Fitch Ratings announced that it has affirmed Hannover Rueckversicherung AG’s (Hannover Re) and E+S Rueckversicherung AG’s Insurer Financial Strength (IFS) ratings of “A+”. Fitch also affirmed Hannover Re’s “A+” long-term rating of ‘A+’ and assigned a stable outlook.
Fitch has also affirmed the “A-” ratings assigned to Hannover Finance (Lux) S.A.’s $750 million subordinated notes due in 2024 and €500 million ($585 million) perpetual subordinated notes. Both issues are guaranteed by Hannover Re.
Fitch specifically indicated that its “affirmation of these ratings follows the publication of Hannover Re’s 3Q05 results. The group’s operating performance for the nine month period to September 2005 has been significantly impacted by exposure to a number of catastrophic events (particularly Hurricanes Katrina and Rita) which resulted in the erosion of net income to €61.9 million [$72.4 million] compared to €191.1 million [$223.4 million] reported for the equivalent period in 2004. The combined ratio for the property/casualty business segment was a disappointing 113 percent (2004-96.7 percent) and included 30.7 percentage points relating to major losses.”

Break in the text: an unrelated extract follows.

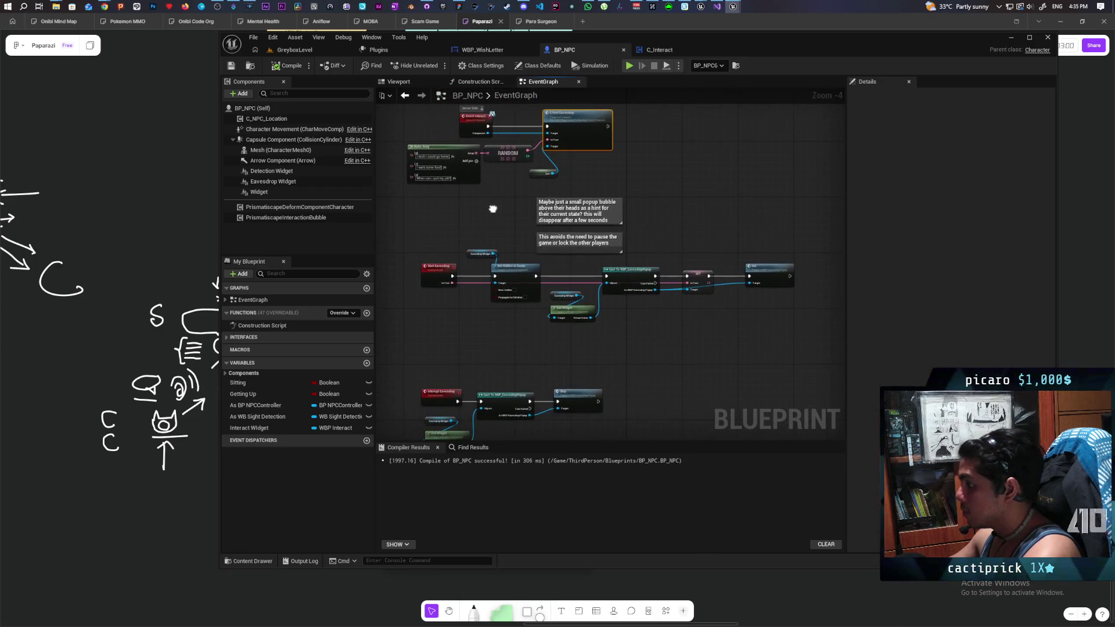
pyautogui.scroll(1, 445, 309)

Fitch indicated that it was affirming Hannover Re’s ratings in spite of the heavy losses because “these events currently represent an earnings issue for the group rather than a capital issue. Hannover Re is well positioned to benefit from an improvement in the premium rate environment during the current reinsurance renewal season, particularly in those lines of business directly impacted by the recent US hurricanes.”

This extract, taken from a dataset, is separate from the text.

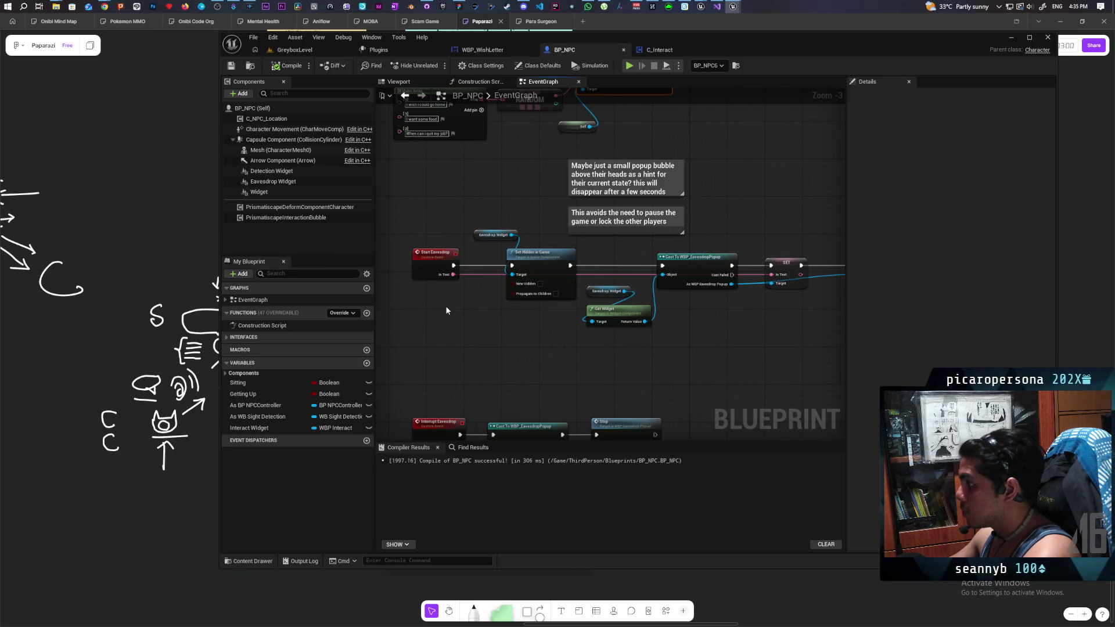
pyautogui.scroll(-1, 446, 310)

The rating agency warned, however, that “should Hannover Re’s loss estimates from 2005 catastrophes deteriorate to the extent that the group’s capital position is materially weakened, this would likely have negative rating implications. If such deterioration were to occur, Fitch would assess the magnitude of any erosion in capital relative to Hannover Re’s current and prospective risk profile.
“In addition, Fitch views positively the decision taken by Hannover Re to establish a global IBNR buffer reserve of €200 million [$234 million] to cover any deterioration in offshore losses arising from hurricanes Katrina and Rita, particularly as the accurate quantification of these claims is likely to take some time. ”
Fitch also noted that the rating affirmation “reflects Hannover Re’s well diversified business mix, strong franchise and adequate capitalisation. Offsetting these positive rating factors is the group’s relatively high operating leverage on an absolute basis.
The recent decision taken by Hannover Re’s parent company Talanx AG to acquire Gerling group’s primary insurance operations including Gerling-Konzern Lebensversicherungs-AG and Gerling-Konzern Allgemeine Versicherungs-AG does not impact Hannover Re’s ratings due to its strong standalone business position and franchise as well as the financial flexibility derived from 49 percent of its ownership being in the form of a free float. These characteristics make Hannover Re’s ratings less dependent on the overall financial strength of the Talanx group.”